── Material to process

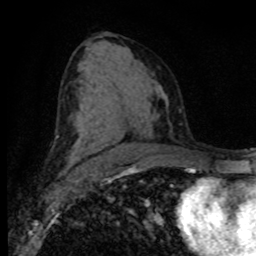
Breast MRI (dynamic contrast-enhanced), one axial slice; position 45 of 80 along the scan axis; cropped to one breast; dynamic contrast-enhanced series, time point 2 of 8 at this slice position (early post-contrast); 1.5 T; TE 4.2 ms, TR 7.1 ms; 2 mm slice thickness; 256 × 256 image matrix, field of view 155 × 155 mm. Female patient.
Annotated regions visible in this slice (semi-automatically segmented with operator editing):
- enhancing-tissue mask used for the functional tumour volume (all voxels passing the contrast-enhancement thresholds inside the analysis volume; usually the tumour): bounding box [x1, y1, x2, y2] px = [73, 162, 75, 165]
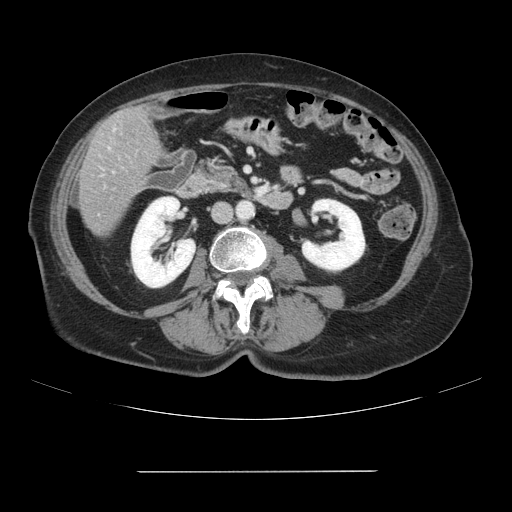
Contrast-enhanced abdominal CT, one axial slice; slice 19 of 111 in the series (ordered by position); 120 kVp; soft-tissue window (W 400 / L 40 HU); 512 × 512 image matrix, field of view 400 × 400 mm. From the clinical record (not read from this slice): patient: female, age 74 years at operation; diagnosis: colorectal cancer liver metastases, imaged before liver resection; multiple liver metastases: yes; largest metastasis: 1.1 cm; chemotherapy before resection: yes.
Annotated regions visible in this slice (expert manual segmentation):
- liver: bounding box <79,105,163,237> (left, top, right, bottom; pixels)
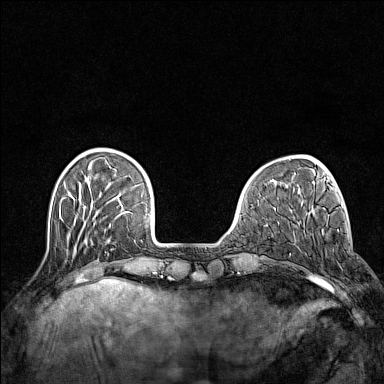
Breast MRI (dynamic contrast-enhanced), one axial slice. Position 35 of 160 along the scan axis. Dynamic contrast-enhanced series, time point 2 of 7 at this slice position (early post-contrast). 1.5 T. TE 1.8 ms, TR 5 ms. 1 mm slice thickness. 384 × 384 image matrix, field of view 300 × 300 mm. Female patient.
Structures marked on this image (semi-automatically segmented with operator editing):
- enhancing-tissue mask used for the functional tumour volume (all voxels passing the contrast-enhancement thresholds inside the analysis volume; usually the tumour): box from (x=310, y=235) to (x=342, y=281) px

────

_Exercise aim_.
Your answer must be a copy of every line in the data above that holds the string "Breast".

_Output below_.
Breast MRI (dynamic contrast-enhanced), one axial slice; position 45 of 80 along the scan axis; cropped to one breast; dynamic contrast-enhanced series, time point 2 of 8 at this slice position (early post-contrast); 1.5 T; TE 4.2 ms, TR 7.1 ms; 2 mm slice thickness; 256 × 256 image matrix, field of view 155 × 155 mm. Female patient.
Breast MRI (dynamic contrast-enhanced), one axial slice. Position 35 of 160 along the scan axis. Dynamic contrast-enhanced series, time point 2 of 7 at this slice position (early post-contrast). 1.5 T. TE 1.8 ms, TR 5 ms. 1 mm slice thickness. 384 × 384 image matrix, field of view 300 × 300 mm. Female patient.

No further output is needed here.